Shinzo Abe called for the summit on Friday while in Singapore as part of his most recent Southeast Asia visit that also included stops in Malaysia and the Philippines.
“I think there should be a summit meeting and also a foreign ministers meeting as soon as possible … I think such meetings should be held without pre-conditions,” Abe said Reuters reported.
His statement was echoed by his close advisor, Isao Iijima, who Abe has entrusted to carry out some of the country’s most delicate diplomacy, including a trip to North Korea.
“I think a summit will be held in the not-so-distant future,” Iijima said on Sunday.
These statements did not come from a vacuum. For months there has been a series of track II and quiet diplomatic meetings between the two powers, even as their standoff over the Diaoyu/Senkakus has intensified. Iijima himself led a delegation to China to meet with “close associates” of Xi earlier this month, according to The Japan Times.
Moreover, from the Reuters report it does not appear Abe backtracked on any previous positions as he stated he wanted the talks to be held without preconditions, and doesn’t appear to have mentioned the dispute over the East China Sea islands specially, which Tokyo doesn’t officially recognize as being a dispute.

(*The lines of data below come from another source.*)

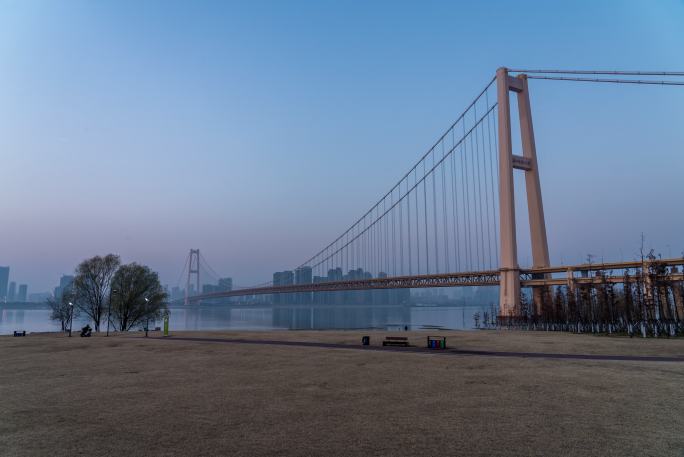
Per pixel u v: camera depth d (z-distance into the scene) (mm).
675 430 10047
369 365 21109
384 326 102562
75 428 10555
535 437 9594
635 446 8984
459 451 8742
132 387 15852
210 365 21719
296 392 14633
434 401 13102
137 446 9203
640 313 47750
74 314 71562
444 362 21969
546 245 72875
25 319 155125
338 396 13938
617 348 28156
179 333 49906
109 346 33188
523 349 28266
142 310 65750
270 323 118625
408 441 9367
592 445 9062
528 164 73938
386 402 13031
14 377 18531
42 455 8734
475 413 11648
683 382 15844
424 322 124062
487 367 20016
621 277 60469
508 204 69875
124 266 67625
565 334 44844
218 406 12688
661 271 48312
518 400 13117
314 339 38594
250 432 10102
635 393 13961
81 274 67250
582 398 13305
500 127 72000
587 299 57156
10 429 10531
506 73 73875
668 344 30469
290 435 9859
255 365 21547
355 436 9734
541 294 72562
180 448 9047
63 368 21172
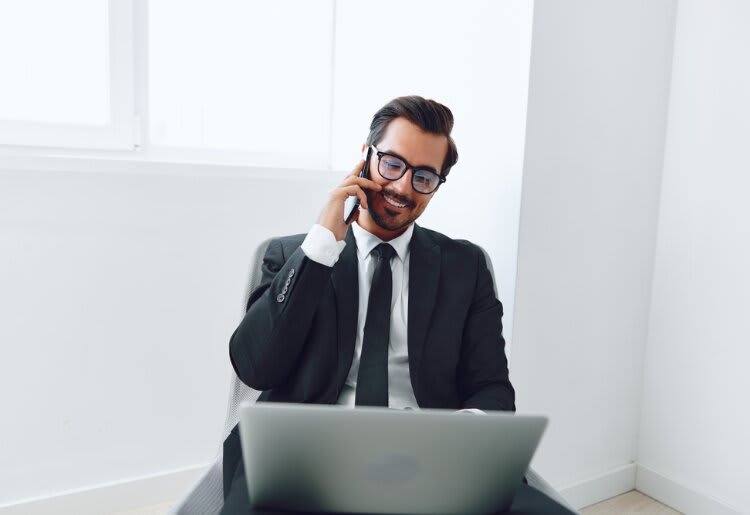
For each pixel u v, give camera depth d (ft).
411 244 4.09
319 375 3.72
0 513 5.57
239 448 3.56
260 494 2.43
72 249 5.73
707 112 6.12
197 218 6.31
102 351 5.98
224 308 6.58
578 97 5.57
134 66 6.26
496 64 5.46
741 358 5.92
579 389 6.23
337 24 7.48
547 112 5.34
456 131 5.95
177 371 6.38
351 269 3.90
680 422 6.52
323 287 3.58
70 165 5.54
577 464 6.41
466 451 2.29
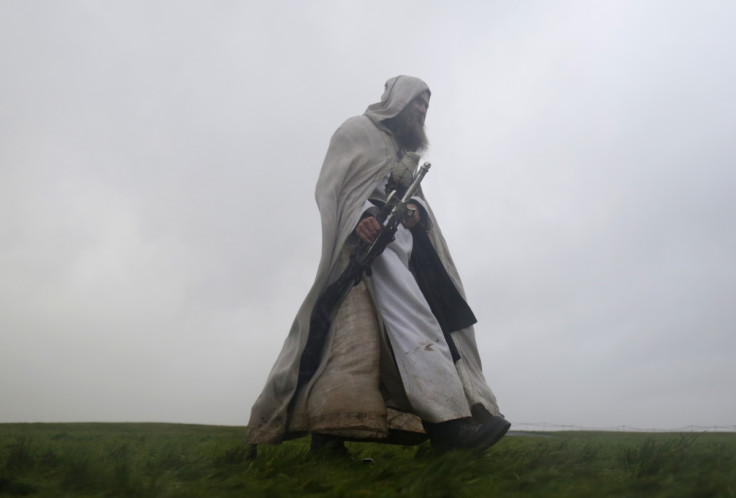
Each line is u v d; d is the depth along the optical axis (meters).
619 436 6.48
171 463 3.15
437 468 2.29
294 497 2.08
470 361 4.66
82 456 2.84
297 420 4.02
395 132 4.88
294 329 4.22
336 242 4.39
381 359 4.08
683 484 2.09
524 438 6.36
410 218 4.52
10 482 2.29
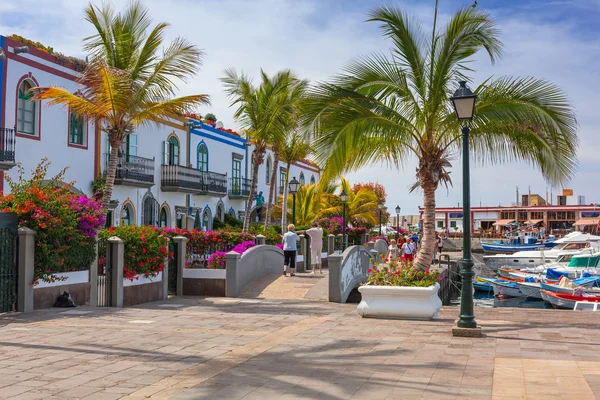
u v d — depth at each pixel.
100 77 16.28
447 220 92.19
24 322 11.23
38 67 22.95
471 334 9.84
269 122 26.62
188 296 17.45
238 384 6.58
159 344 9.02
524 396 6.09
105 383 6.58
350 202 44.84
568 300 25.80
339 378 6.88
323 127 14.14
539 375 7.01
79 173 25.52
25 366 7.40
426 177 14.98
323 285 18.27
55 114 24.08
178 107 17.69
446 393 6.22
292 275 20.30
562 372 7.17
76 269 14.15
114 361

Still, there is good reason to think that the U.S. played a role in bringing the possible summit about. Stephen Harner, formerly a U.S. State Department official and current Forbes contributor, wrote on U.S.-China Focus over the weekend that Abe’s nationalistic statements have made him virtually “persona non grata” with the White House.
I suspect that this is overstating the case somewhat, but there have been a number of signs that the Obama administration is growing increasingly concerned about Abe’s revisionist history and the continued standoff with China over the Diaoyu/Senkaku Islands. Moreover, Abe’s statement on seeking a summit with President Xi came right after he met informally with Vice President Joe Biden when their paths crossed Singapore. At the very least, then, the timing of Abe’s statement gave the impression that the U.S. had been instrumental in pushing Abe toward a more conciliatory position.
If so, this is the kind of deft diplomacy one doesn’t normally associate with Washington.
The U.S. has many reasons to push Japan to call for a summit with China. To begin with, the U.S. has a security pact with Japan, which it has repeatedly stated includes the Diaoyu/Senkakus Islands. In effect, then, the U.S. has committed to going to war with China should Beijing try to take the islands militarily. Washington certainly doesn’t want to have to make good on this promise, and therefore has every reason to want to dial down tensions.
Second, trying to create an image of Abe as a reasonable leader could help Tokyo repair relations with South Korea, something the U.S. has been trying to orchestrate for months now. These efforts may start paying off soon as at the end of his Southeast Asia tour on Saturday, Prime Minister Abe did in fact call for a summit with South Korean President South Korean President Park Geun-Hye.
Perhaps most importantly, to the extent that the U.S. can convince China that it is responsible for Japan moderating its position, it can make its pivot to Asia more palatable to leaders in Beijing. When Japan first nationalized the islands back in September, the consensus in Beijing seemed to be that the U.S. was secretly behind the move or, at the very least, that its pivot to Asia was emboldening countries like Japan and the Philippines.
This sentiment hasn’t disappeared entirely, of course, but these days there seems to be more concern in Beijing over Japan’s alleged return to right-wing nationalism proper, rather than America’s role in bringing it about. To the extent that the U.S. can restrain Japan—or at least be seen by China as doing such—it can make the case that it is in Beijing’s interest that the U.S. deepens its involvement in the region.
And, of course, the U.S. has not been shy in doing just that. Indeed, Vice President Biden made the case again right before departing Asia this weekend.
“The United States has a deep stake in these [maritime] issues,” Biden said at the tail end of his trip. “We are, we will remain a resident Pacific power…. And it’s in the interest of all nations, especially Pacific nations, that we be there.”
“America by admission of everyone, including the Chinese — America has helped create the conditions for security and stability that allow — has allowed the Asian-Pacific nations to turn their talents and intentions to the economic miracle that we witnessed the previous 60 years.”